§ Activities:
a – In the HTML entity FAQ, which characters should be encoded when inserting into HTML attribute values?
b – Extend the HTML entity FAQ past its final sentence, keeping its question-and-answer format.

** Reading passage follows **

When should I use HTML entity encoding?▾
Use HTML entity encoding whenever you output user-supplied or dynamic content into an HTML document. The critical cases are: inserting text into HTML element content (encode <, >, &), inserting into HTML attribute values (encode <, >, &, ", and '), and inserting into URLs within HTML (also percent-encode the URL). Template engines like Jinja2 and frameworks like React auto-escape by default — only use raw HTML output when you are certain the content is safe.
What is the difference between named and numeric HTML entities?▾
Named entities use a human-readable keyword: &amp; (ampersand), &lt; (less-than), &copy; (copyright ©). Numeric entities reference the Unicode code point in decimal (&#169;) or hexadecimal (&#xA9;) notation. Named entities only exist for a defined subset of characters; numeric references work for any Unicode character. All three forms are equivalent — &copy; = &#169; = &#xA9; = ©. Modern UTF-8 HTML5 pages can include most Unicode characters directly without encoding.

** End of Reading passage **
** Study material follows **

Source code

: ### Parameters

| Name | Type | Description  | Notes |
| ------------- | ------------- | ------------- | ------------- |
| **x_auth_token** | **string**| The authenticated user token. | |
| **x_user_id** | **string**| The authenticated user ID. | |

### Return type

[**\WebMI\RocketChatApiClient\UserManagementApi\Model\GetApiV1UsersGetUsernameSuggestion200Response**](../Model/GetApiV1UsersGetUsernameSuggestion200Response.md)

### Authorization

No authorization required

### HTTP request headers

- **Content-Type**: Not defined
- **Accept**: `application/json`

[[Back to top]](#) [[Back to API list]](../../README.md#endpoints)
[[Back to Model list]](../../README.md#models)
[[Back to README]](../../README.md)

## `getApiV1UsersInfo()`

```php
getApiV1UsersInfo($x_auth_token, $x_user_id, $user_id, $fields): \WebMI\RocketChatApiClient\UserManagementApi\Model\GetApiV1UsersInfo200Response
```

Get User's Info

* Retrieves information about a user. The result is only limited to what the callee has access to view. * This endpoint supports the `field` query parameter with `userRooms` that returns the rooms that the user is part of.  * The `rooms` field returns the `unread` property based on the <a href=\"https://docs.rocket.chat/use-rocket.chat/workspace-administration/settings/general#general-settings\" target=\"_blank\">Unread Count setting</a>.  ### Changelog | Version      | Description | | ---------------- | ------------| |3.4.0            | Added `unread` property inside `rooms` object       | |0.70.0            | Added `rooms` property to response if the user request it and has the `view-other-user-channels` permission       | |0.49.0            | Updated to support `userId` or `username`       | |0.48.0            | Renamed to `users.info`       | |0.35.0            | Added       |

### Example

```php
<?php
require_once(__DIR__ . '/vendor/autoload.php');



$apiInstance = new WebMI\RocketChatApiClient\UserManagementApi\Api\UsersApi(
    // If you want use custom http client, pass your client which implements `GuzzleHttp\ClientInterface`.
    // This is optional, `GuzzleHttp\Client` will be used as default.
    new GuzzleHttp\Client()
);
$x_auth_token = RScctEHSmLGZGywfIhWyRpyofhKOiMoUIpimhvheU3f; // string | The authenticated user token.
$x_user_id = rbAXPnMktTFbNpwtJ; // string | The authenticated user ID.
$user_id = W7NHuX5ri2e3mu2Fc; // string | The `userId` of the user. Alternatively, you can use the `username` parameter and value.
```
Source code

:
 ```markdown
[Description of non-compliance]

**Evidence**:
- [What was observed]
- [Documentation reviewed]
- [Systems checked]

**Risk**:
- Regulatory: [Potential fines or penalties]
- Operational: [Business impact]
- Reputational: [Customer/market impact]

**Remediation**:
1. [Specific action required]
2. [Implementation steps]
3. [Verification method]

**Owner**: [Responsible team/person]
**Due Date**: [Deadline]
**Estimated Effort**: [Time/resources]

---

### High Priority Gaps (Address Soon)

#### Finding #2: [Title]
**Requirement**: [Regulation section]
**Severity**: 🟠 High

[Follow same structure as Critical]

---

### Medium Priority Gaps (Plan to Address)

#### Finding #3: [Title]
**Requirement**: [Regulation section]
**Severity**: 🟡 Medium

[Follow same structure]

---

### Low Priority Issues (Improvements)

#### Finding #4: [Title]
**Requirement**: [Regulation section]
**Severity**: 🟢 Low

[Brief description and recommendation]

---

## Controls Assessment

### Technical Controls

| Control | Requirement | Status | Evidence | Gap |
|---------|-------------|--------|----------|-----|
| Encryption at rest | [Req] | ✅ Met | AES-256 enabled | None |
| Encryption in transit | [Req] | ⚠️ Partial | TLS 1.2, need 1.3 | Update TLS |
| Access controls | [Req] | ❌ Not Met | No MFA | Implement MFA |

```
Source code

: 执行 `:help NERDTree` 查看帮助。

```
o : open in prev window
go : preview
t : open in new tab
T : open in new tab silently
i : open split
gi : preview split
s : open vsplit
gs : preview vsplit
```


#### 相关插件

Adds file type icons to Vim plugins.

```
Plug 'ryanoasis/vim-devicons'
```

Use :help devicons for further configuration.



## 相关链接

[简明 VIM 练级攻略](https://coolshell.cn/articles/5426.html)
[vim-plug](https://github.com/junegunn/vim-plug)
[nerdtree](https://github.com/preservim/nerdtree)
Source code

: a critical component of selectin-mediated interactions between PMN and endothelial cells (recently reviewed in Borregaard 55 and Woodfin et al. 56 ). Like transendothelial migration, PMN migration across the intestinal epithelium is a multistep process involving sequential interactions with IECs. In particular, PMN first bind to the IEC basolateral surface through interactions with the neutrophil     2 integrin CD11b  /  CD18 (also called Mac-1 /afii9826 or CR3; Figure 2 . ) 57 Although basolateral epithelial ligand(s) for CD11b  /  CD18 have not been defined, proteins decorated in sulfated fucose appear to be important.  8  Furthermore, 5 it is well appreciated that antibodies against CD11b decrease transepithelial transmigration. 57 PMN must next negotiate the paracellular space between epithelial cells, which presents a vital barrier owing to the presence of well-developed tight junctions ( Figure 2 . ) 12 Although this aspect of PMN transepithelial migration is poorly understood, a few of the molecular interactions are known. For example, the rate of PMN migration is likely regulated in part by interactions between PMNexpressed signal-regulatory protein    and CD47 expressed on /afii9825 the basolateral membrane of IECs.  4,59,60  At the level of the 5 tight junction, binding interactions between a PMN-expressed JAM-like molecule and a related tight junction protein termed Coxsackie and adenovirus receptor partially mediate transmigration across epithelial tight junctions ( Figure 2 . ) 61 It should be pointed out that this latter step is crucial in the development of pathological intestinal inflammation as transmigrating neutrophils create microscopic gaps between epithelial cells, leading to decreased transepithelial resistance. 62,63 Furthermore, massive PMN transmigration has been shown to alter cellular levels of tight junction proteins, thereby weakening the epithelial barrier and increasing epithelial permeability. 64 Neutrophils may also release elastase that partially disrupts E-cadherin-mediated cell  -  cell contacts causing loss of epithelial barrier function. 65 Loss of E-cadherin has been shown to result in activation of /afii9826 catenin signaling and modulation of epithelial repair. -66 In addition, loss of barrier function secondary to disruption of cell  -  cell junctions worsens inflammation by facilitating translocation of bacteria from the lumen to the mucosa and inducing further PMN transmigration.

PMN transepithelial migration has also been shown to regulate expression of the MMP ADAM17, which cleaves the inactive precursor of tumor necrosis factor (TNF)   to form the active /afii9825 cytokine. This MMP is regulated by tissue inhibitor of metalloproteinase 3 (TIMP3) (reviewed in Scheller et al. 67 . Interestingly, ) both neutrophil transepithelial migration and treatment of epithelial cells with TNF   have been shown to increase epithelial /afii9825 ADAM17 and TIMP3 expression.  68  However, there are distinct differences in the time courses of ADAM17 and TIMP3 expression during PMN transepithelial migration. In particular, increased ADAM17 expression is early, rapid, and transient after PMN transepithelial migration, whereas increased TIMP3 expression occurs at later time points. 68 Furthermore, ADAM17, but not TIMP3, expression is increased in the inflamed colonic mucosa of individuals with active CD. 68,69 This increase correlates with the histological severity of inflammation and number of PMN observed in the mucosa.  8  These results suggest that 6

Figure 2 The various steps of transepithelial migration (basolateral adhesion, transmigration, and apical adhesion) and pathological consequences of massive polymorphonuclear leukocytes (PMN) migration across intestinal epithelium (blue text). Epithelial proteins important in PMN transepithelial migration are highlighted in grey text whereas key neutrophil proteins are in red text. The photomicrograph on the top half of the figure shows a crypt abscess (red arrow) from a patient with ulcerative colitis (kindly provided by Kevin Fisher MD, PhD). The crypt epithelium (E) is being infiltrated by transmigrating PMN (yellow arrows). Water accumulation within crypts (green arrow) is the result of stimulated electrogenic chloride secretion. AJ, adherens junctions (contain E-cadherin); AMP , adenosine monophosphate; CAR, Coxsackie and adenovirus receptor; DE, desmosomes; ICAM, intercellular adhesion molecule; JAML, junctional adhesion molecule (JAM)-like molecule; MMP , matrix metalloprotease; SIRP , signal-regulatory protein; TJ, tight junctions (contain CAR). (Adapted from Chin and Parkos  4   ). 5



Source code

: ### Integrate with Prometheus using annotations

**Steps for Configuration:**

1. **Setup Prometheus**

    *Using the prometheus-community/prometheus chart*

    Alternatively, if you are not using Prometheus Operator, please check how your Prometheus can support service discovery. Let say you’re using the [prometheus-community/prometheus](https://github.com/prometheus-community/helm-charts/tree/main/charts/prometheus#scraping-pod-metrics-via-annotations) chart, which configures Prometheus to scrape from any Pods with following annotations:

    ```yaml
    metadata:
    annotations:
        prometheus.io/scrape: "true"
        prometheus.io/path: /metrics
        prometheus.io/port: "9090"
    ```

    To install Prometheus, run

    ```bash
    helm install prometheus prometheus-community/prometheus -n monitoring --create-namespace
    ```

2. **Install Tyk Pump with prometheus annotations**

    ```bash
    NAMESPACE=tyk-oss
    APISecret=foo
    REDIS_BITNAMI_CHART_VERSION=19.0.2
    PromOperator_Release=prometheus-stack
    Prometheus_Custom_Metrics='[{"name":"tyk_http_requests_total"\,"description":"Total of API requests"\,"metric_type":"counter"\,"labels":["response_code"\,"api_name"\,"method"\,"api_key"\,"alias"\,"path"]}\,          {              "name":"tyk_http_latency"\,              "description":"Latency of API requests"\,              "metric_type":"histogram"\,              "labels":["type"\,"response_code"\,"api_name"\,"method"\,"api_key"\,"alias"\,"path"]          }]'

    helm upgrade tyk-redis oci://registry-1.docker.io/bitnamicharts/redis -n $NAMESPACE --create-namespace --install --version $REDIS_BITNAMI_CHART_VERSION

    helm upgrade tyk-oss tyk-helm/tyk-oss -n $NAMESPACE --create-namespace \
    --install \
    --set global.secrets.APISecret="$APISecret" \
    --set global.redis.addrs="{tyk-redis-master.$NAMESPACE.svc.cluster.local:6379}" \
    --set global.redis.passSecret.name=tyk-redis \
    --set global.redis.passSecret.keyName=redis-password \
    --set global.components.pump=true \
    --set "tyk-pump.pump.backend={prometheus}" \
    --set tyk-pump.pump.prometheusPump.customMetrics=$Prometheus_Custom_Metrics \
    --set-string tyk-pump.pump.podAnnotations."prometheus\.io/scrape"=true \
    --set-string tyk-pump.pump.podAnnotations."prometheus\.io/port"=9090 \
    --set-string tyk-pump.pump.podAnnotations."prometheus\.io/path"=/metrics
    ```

** End of Study material **

§ Outputs by task:
a – <, >, &, ", and '

b –
Which HTML characters must always be encoded?▾
The five characters that are always significant in HTML and must be encoded are: & (ampersand → &amp;), < (less-than → &lt;), > (greater-than → &gt;), " (double quote → &quot; in attribute values), and ' (single quote → &apos; or &#39; in single-quoted attribute values). The ampersand must be encoded first when encoding a string, otherwise your own entity markers get double-encoded. All other characters are optional to encode in UTF-8 documents.
Does HTML entity encoding prevent XSS attacks?▾
HTML entity encoding is one layer of XSS (cross-site scripting) prevention, but it must be applied in the right context. Encoding &, <, >, ", and ' stops a browser from interpreting injected text as HTML markup or JavaScript — a <script> tag injected by a user becomes &lt;script&gt; and is rendered as text, not executed. However, context matters: text inside a <script> block needs JavaScript escaping, not HTML encoding. URL attributes need URL encoding. CSS values need CSS escaping. Always use a context-aware escaping library, and never rely on a single method alone.